----- GIVEN PASSAGE -----

In 1865, the first coil spring to be used for bedding was patented. By 1871, the innerspring mattress had been invented.

Since then, numerous innovations have occurred. Foam cores are available for some models. Air beds, waterbeds, and adjustable sleep sets are available. Materials even include latex, polyester, and recycled materials with the industry’s new designs.

Interesting Mattress Industry Statistics

#1. The total amount of annual revenue generated by the mattress sales industry in the United States is $7 billion. That is about 25% of the global revenues that the mattress industry is able to generate, across all categories, in any given year. (Statistic Brain)

#2. More than 35.9 million mattresses are shipped each year by the mattress industry. This includes international shipments and online purchase shipments. (Statistic Brain)

Mattress Industry Statistics in the United States

#3. The average household will keep their mattress for 7 years before seeking out a replacement for it. (Statistic Brain)

#4. Sealy is the leading mattress manufacturer in the United States. They average about $1.38 billion in sales every year and control about 19% of the overall market. Serta followed at 17%, while Simmons controls about 15% of the overall market. (Statistic Brain)

#5. In the U.S. bedding industry, there are currently 600 companies currently engaged in the design, manufacture, and sale of mattresses. They are responsible for the direct employment of about 20,500 people. (Statistic Brain)

#6. Twin-size mattresses are the most popular size sold in the United States, accounting for 31% of the market share for the industry. 29% of households purchase a Queen-size mattress. (Statistic Brain)

#7. Despite innovations in mattress technologies, including memory foam, air support, and adjustable features, 90% of the mattresses which are owned in the United States are traditional innerspring products. (Statistic Brain)

#8. Most of the mattresses that are purchased today occur through a specialty sleep retailer. 43% of all new mattresses are purchased from this type of business. Furniture retailers are responsible for another 38% of total industry sales. (Statistic Brain)

#9. Innerspring mattresses may be the most common type purchased from the industry, but they have the lowest levels of consumer satisfaction. Just 63% of owners say they are satisfied with their innerspring mattress purchase. In comparison, 81% of memory foam owners, 80% of latex owners and even 75% of futon owners say they are happy with their mattress. (Statistic Brain)

#10. The wholesale value of mattresses and foundations that were made and sold in the United States experienced a 3.4% increase in 2016, setting a record for the industry. (Bed Times Magazine)

#11. There are an estimated 15,000 businesses that are currently operating within the mattress industry in the United States from a retail perspective. About 85,000 people have direct employment because of these retail locations. (IBIS World)

#12. About $15 billion in revenues is generated from bed and mattress stores in the United States. From 2012-2017, the industry experienced an annual average rate of growth of 5.6%. (IBIS World)

#13. Mattress Firm and Select Comfort combine for over 42% of the industry revenues that are generated by bed and mattress retail outlets. (IBIS World)

#14. In 2017, the estimated value of the online mattress sales industry was $1.5 billion. The online share of mattress sales in 2014 was just 6%. By 2016, the industry share of online sales has risen to 10%. (USA Today)

#15. In 2012, Tuft and Needle was started with $6,000 and no outside investors. In 2016, it generated more than $100 million in revenues and has 150 employees. (USA Today)

----- DATASET EXCERPTS -----

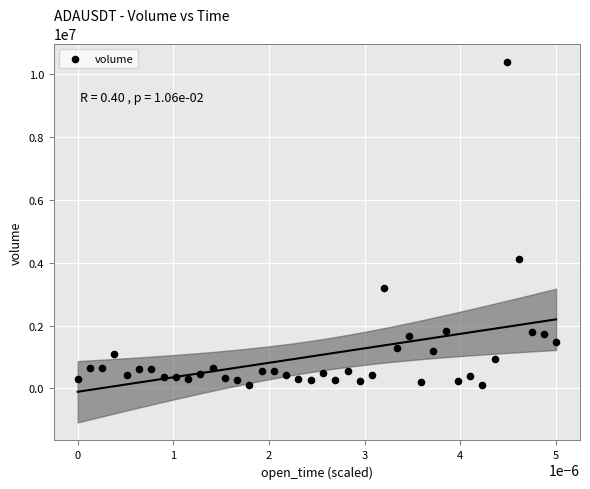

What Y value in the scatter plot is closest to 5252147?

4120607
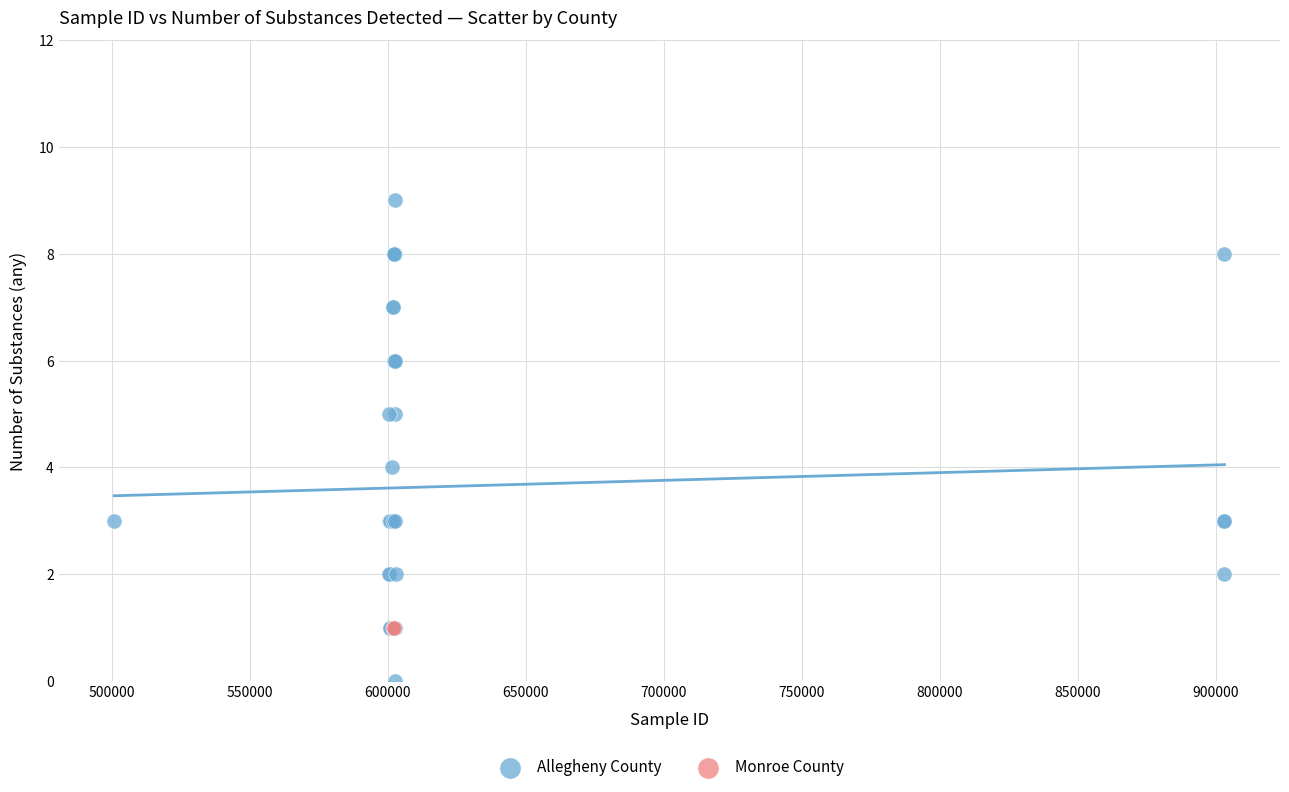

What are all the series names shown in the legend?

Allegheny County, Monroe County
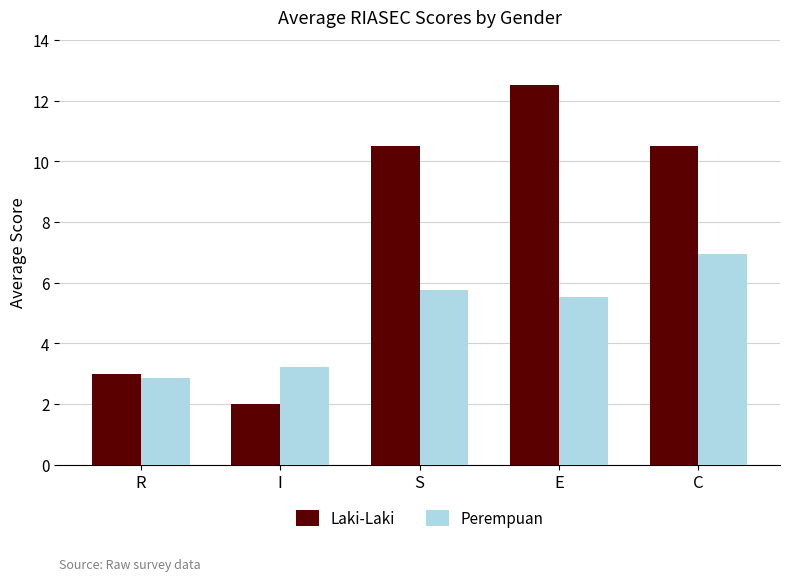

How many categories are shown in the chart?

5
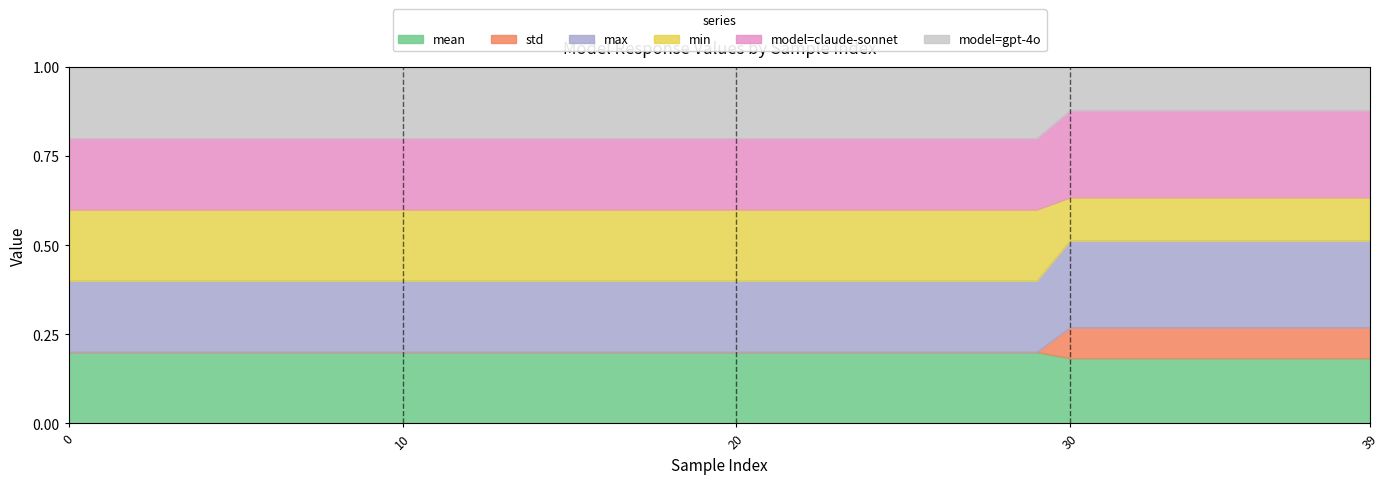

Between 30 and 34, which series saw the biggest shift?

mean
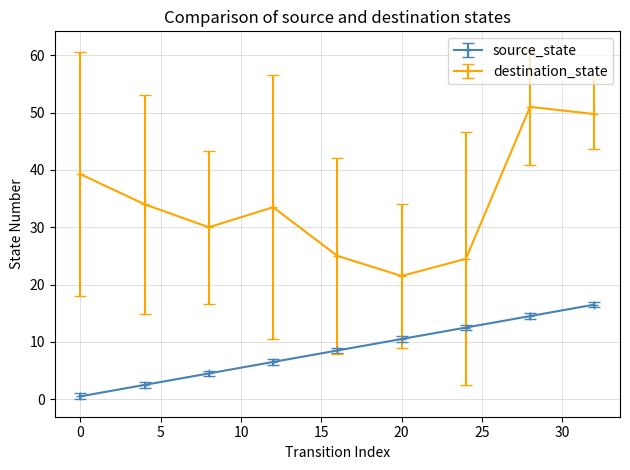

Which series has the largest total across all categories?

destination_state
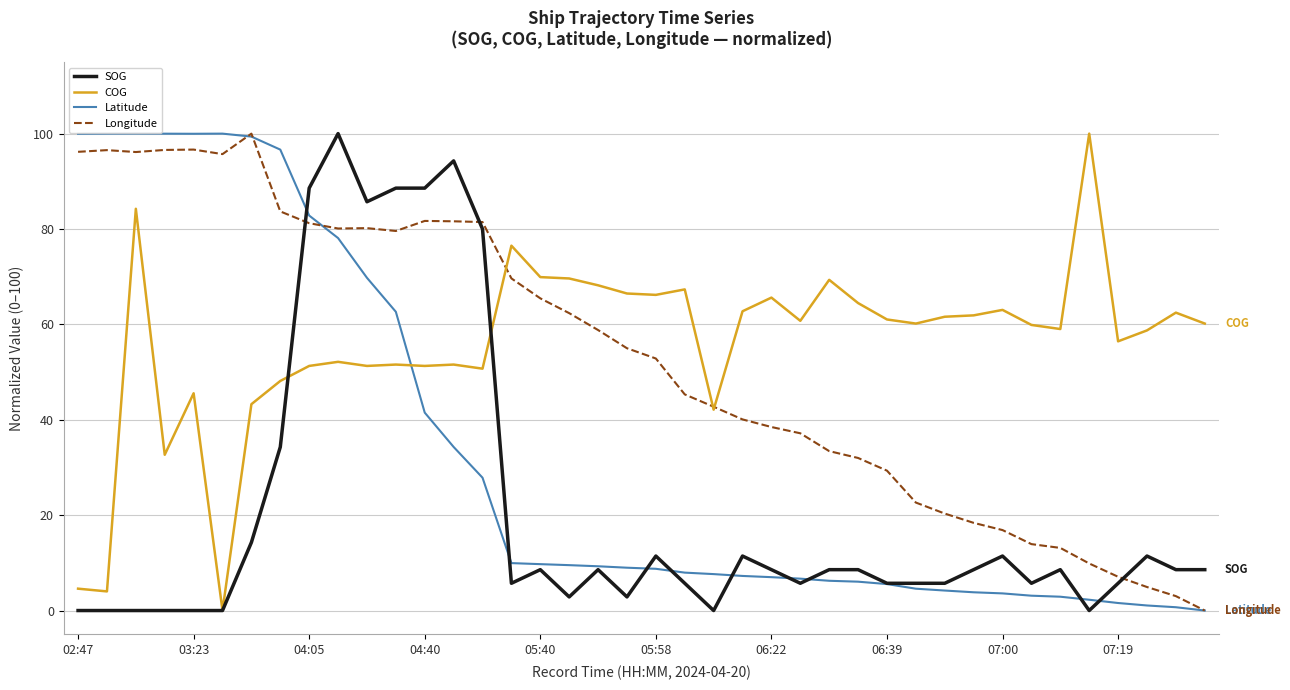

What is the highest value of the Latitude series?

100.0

-----
----- DATASET EXCERPTS -----

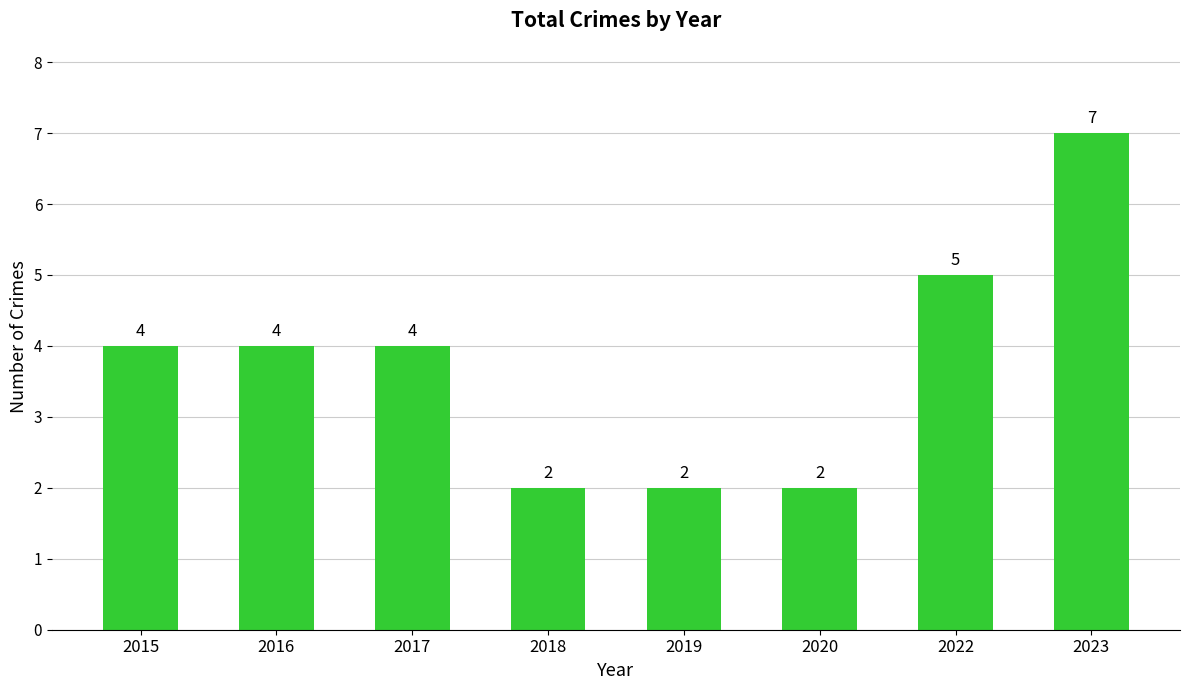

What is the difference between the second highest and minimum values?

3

-----

• [PROBLEM REQUIREMENTS]
Can you write the next part of the passage on mattress industry statistics, picking up after its final entry about Tuft and Needle?

• [RESULT FOR THIS TASK]
#16. Casper is another internet mattress success story. Launched in 2014 in New York, sales in 2016 reached $200 million. (USA Today)

#17. One side effect of the growing online mattress industry is an increase in demand of compression equipment. C3, a manufacturing and engineering firm based in Appleton, WI, has sold more than 40 of their compression machines since 2015 at a cost of $300,000 each. (USA Today)

#18. Globally, the Asia-Pacific region represents the fastest growing market for the mattress industry. A forecast CAGR of 8.1% through 2022 is the foundation of potential revenues that could top $39.4 billion in that timeframe. (Global Industry Analysts, Inc.)

#19. Since 2007, all mattresses in the United States must meet flammability guidelines for sale to American customers. All beds must be able to withstand open flame exposure for up to 30 seconds. (Mattress Inquirer)

#20. The mattress industry may have product markups that are as high as 12 times their overall manufacturing costs, which has helped to drive the influx of 100+ online mattress brands available today. (Cornell University)

#21. The U.S. mattress landscape is highly competitive, creating a total net profit of $378 million annually on revenues of $9.2 billion. Total exports for the industry total $154.2 million. (Cornell University)

#22. Simmons generates 87% of its revenues domestically after emerging from bankruptcy in 2010. Its brands include Beauty Rest and Beauty Sleep, with mattresses priced between $200-$5,000. (Cornell University)

#23. In the United States, the average price per square inch for a twin bed is just over $0.40. Full beds have a similar average price. Queen and King beds are the next best value, priced at $0.80 per square inch. Twin XL beds are priced at $1.10 per square inch, while CA King beds are priced near $1.40 per square inch. (Cornell University)

#24. 73% of advertising expenses experienced by the U.S. part of the mattress industry are spent by Tempur-Pedic. Sealy has 2% of these expenses, while Serta has just 1% of advertising expenses. (Cornell University)

#25. Over 90% of people who consult with a sleep specialist ask for a mattress recommendation to improve the quality of rest they receive. (BBC News)

#26. Just 9% of Americans link the quality of sleep they receive to the quality of mattress that they own. (BBC News)

#27. The National Transportation Safety Board states that 1 out of every 5 crashes they investigate involves fatigue. (McKinsey)

#28. Individuals who consistently get 6 hours of sleep or less per night is 13% higher than those who routinely sleep for at least 7 hours each night. (McKinsey)

#29. In 2018, the ISPA forecasts a 4% increase in the number of units that will be shipped. At the same time, a 5.5% increase in the value of those shipments is anticipated. If this figure is achieved, it would reflect the largest number of mattresses shipped, exceeding records set in 2005. (Sleep Savvy Magazine)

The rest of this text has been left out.